------ EXCERPTED PASSAGE ------

For those I have not personally thanked: I wanted to say a HUGE THANK YOU!
The last 2 years have been the hardest of my life, but for those who have helped practically and prayed / sent love – I am deeply, deeply grateful. From myself, Sharmini and the children – thank you – I would not have made it without your support.
For nearly a year I could not get up – I was literally confined to a table in the front room lying on my stomach. Even a short stint upright on crutches had major consequences. It was deeply humbling for me – even more so when people who cared visited.
In the worst times I would have taken any substance offered to lessen the pain – I simply could not handle it. Your prayers were heard. I don’t say that I made it through as I really didn’t. I wanted to die, despite taking anything and everything they prescribed (which was totally against my conviction). So many times I nearly called the ambulance as had been directed – even though it would likely end in me being cripple for good if I did.
My poor wife had to experience me being so low and totally out of action. The man she married to take care of her & support her, completely useless & beside himself, wanting to die. Unable to move or work or travel or even think straight and definitely not leading the family in anything including towards God.
I am deeply grateful for her response: she prayed & asked her friends to do the same. She took up the slack around the home & led the kids in all kinds of jobs she didn’t know about. She parented for two and tried to help me in whatever way she could. And she kept not only relying on God – but serving Him.
I am so thankful for Bible Study Fellowship (BSF) and all the leaders and amazing people there. Sharmini was able to keep her head above water through this time thanks in part for the way God used BSF and you all. It was continually humbling to hear of the families who were supporting us in prayer – many showing true friendship despite us never having done anything for them. It’s through the darkest valleys that you realise who your friends really are, who has true love and who the One that never fails is!
He heard your prayers – and He kept me going. They were also responsible for me getting the operation I needed in incredible timing, by the surgeon we were told was the only one capable of reliably doing a good job. It happened at a time when all surgeries had been canceled – the things that God did were incredible.

------ DATA ------

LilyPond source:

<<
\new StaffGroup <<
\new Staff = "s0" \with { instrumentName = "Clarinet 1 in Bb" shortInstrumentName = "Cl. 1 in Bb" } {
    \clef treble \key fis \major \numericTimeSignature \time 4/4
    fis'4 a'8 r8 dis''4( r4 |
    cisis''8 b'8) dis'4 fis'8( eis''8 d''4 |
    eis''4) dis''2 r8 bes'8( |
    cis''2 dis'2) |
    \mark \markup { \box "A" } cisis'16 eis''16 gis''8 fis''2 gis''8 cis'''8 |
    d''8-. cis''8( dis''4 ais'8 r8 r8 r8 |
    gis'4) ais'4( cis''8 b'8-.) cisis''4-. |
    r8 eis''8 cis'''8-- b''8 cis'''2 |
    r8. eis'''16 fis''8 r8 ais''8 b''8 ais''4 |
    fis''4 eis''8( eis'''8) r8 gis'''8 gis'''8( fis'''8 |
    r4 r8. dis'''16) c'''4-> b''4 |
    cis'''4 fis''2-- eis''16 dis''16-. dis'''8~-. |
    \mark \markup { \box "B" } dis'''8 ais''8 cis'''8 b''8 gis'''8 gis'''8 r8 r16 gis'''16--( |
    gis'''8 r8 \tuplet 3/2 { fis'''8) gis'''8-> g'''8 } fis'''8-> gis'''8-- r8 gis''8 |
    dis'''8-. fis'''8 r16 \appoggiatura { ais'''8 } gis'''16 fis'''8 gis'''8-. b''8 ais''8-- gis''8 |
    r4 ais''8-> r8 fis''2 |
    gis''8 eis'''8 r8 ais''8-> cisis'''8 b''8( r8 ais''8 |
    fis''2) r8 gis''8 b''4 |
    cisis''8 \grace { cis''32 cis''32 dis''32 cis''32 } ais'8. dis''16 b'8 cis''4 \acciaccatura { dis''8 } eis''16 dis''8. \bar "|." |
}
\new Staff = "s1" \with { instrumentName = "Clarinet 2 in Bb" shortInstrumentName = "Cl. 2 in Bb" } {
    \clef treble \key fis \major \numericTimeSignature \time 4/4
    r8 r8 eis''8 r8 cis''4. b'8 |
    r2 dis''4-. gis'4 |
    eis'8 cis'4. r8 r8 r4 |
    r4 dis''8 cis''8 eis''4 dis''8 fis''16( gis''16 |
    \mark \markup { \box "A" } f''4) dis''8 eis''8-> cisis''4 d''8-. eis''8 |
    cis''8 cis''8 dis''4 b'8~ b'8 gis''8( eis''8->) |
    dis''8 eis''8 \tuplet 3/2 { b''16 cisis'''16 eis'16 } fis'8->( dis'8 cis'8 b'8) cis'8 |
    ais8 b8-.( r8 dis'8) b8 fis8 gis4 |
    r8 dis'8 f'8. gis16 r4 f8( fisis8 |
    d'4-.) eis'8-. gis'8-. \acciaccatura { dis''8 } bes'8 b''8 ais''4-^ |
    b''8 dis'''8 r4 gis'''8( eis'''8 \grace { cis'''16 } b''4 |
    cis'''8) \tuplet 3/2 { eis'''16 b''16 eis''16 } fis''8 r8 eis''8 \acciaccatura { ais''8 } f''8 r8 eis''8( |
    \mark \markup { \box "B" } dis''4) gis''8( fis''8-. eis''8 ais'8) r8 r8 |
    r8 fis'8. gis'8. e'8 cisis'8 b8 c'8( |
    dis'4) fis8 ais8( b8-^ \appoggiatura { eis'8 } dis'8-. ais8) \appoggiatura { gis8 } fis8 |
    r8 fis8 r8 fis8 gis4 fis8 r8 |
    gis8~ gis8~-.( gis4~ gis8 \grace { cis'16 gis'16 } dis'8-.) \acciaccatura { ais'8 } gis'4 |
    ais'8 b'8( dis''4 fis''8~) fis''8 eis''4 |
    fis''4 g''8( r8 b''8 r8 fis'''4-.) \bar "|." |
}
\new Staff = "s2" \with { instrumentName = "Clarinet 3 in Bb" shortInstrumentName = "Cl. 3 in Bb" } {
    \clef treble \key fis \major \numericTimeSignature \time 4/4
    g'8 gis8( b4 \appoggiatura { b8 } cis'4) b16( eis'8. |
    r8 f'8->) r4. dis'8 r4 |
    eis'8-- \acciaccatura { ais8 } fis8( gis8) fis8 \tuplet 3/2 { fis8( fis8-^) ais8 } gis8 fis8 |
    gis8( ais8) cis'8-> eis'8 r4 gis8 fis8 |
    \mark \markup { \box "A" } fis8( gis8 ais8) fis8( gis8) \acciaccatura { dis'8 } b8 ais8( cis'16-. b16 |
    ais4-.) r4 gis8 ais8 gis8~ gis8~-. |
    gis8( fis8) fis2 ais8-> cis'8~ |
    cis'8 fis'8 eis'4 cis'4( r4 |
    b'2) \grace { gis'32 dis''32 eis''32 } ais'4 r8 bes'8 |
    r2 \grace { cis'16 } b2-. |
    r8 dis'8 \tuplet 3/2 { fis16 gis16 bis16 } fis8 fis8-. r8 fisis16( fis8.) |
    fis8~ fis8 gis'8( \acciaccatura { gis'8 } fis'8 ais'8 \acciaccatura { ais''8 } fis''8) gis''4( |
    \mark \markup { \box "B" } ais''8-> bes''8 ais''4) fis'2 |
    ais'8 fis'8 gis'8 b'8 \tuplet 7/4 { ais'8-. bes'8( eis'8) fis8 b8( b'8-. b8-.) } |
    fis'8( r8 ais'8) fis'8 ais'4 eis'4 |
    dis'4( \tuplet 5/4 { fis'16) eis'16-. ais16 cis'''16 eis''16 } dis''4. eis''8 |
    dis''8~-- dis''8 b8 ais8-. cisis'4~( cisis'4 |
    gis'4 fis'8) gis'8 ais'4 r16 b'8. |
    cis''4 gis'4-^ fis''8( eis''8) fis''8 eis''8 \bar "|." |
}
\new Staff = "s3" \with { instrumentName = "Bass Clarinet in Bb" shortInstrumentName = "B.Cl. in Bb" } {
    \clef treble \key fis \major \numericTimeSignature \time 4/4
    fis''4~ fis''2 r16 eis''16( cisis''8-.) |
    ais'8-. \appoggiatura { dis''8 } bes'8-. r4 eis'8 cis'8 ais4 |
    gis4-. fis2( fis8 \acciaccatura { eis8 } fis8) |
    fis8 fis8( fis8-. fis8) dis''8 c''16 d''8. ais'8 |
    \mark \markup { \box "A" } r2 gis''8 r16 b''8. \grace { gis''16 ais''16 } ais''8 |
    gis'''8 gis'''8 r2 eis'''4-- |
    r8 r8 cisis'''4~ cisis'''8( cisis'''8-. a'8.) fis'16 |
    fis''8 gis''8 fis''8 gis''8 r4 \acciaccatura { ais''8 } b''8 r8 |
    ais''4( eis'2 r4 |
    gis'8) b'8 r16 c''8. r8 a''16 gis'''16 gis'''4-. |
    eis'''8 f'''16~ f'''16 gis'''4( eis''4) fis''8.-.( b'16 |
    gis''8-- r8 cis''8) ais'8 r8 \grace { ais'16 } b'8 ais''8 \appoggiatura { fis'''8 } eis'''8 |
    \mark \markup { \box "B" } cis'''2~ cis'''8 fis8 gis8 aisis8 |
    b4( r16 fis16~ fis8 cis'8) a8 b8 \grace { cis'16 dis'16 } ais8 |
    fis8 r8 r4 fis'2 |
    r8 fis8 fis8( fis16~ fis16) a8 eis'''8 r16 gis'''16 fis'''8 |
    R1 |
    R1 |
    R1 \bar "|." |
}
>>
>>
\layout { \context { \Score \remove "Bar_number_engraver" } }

------

TASK LIST:
• a. Copy the passage of the thank-you note word for word, starting at "For those I" and ending at "without your support.".
• b. According to the thank-you note, why was the timing of the operation remarkable? Answer in one to three sentences.
• c. In the thank-you note, how long was the writer unable to get up?

REPLIES:
• a.
For those I have not personally thanked: I wanted to say a HUGE THANK YOU!
The last 2 years have been the hardest of my life, but for those who have helped practically and prayed / sent love – I am deeply, deeply grateful. From myself, Sharmini and the children – thank you – I would not have made it without your support.

• b. The operation took place at a time when all surgeries had been canceled. It was also performed by the surgeon they had been told was the only one capable of reliably doing a good job.

• c. For nearly a year.